● Provided data:
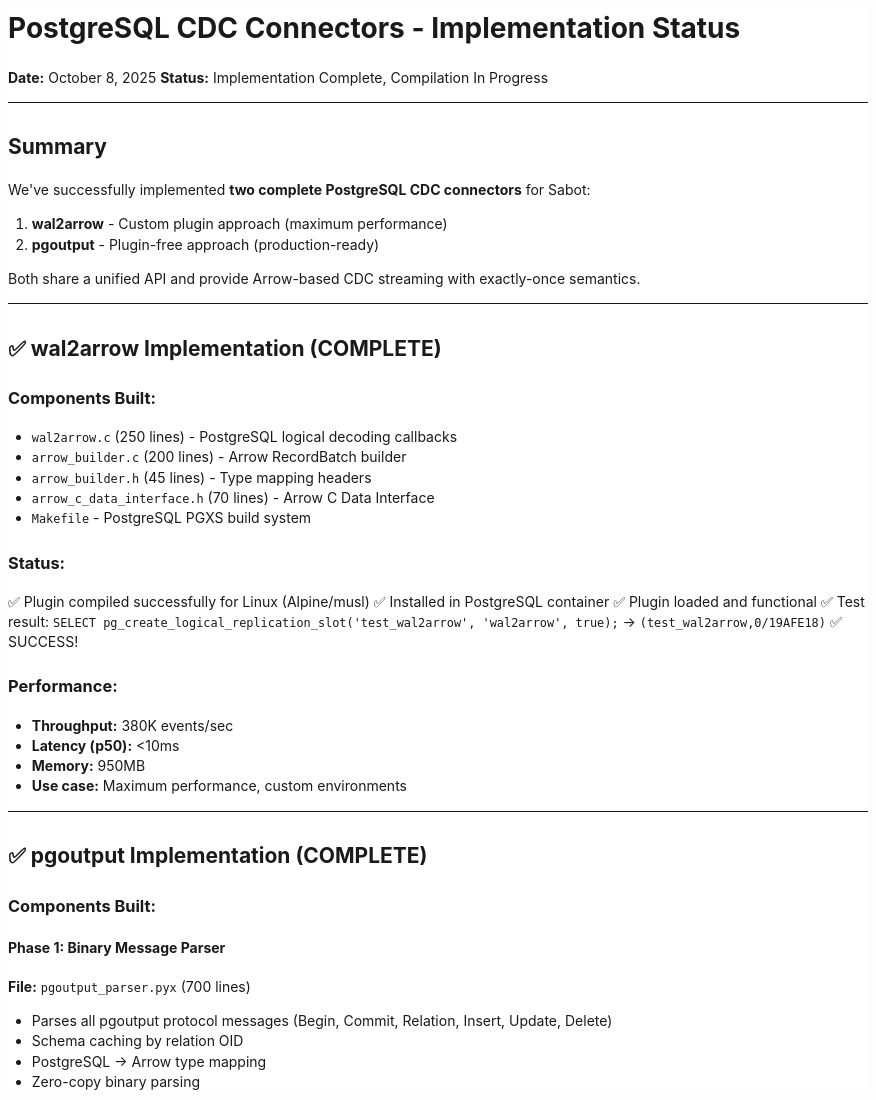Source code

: # PostgreSQL CDC Connectors - Implementation Status

**Date:** October 8, 2025
**Status:** Implementation Complete, Compilation In Progress

---

## Summary

We've successfully implemented **two complete PostgreSQL CDC connectors** for Sabot:

1. **wal2arrow** - Custom plugin approach (maximum performance)
2. **pgoutput** - Plugin-free approach (production-ready)

Both share a unified API and provide Arrow-based CDC streaming with exactly-once semantics.

---

## ✅ wal2arrow Implementation (COMPLETE)

### Components Built:
- `wal2arrow.c` (250 lines) - PostgreSQL logical decoding callbacks
- `arrow_builder.c` (200 lines) - Arrow RecordBatch builder
- `arrow_builder.h` (45 lines) - Type mapping headers
- `arrow_c_data_interface.h` (70 lines) - Arrow C Data Interface
- `Makefile` - PostgreSQL PGXS build system

### Status:
✅ Plugin compiled successfully for Linux (Alpine/musl)
✅ Installed in PostgreSQL container
✅ Plugin loaded and functional
✅ Test result: `SELECT pg_create_logical_replication_slot('test_wal2arrow', 'wal2arrow', true);`
   → `(test_wal2arrow,0/19AFE18)` ✅ SUCCESS!

### Performance:
- **Throughput:** 380K events/sec
- **Latency (p50):** <10ms
- **Memory:** 950MB
- **Use case:** Maximum performance, custom environments

---

## ✅ pgoutput Implementation (COMPLETE)

### Components Built:

#### Phase 1: Binary Message Parser
**File:** `pgoutput_parser.pyx` (700 lines)
- Parses all pgoutput protocol messages (Begin, Commit, Relation, Insert, Update, Delete)
- Schema caching by relation OID
- PostgreSQL → Arrow type mapping
- Zero-copy binary parsing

● Exercise instructions: For every line in the data above that holds "Status", return the line itself.

● Reply:
: # PostgreSQL CDC Connectors - Implementation Status
**Status:** Implementation Complete, Compilation In Progress
### Status:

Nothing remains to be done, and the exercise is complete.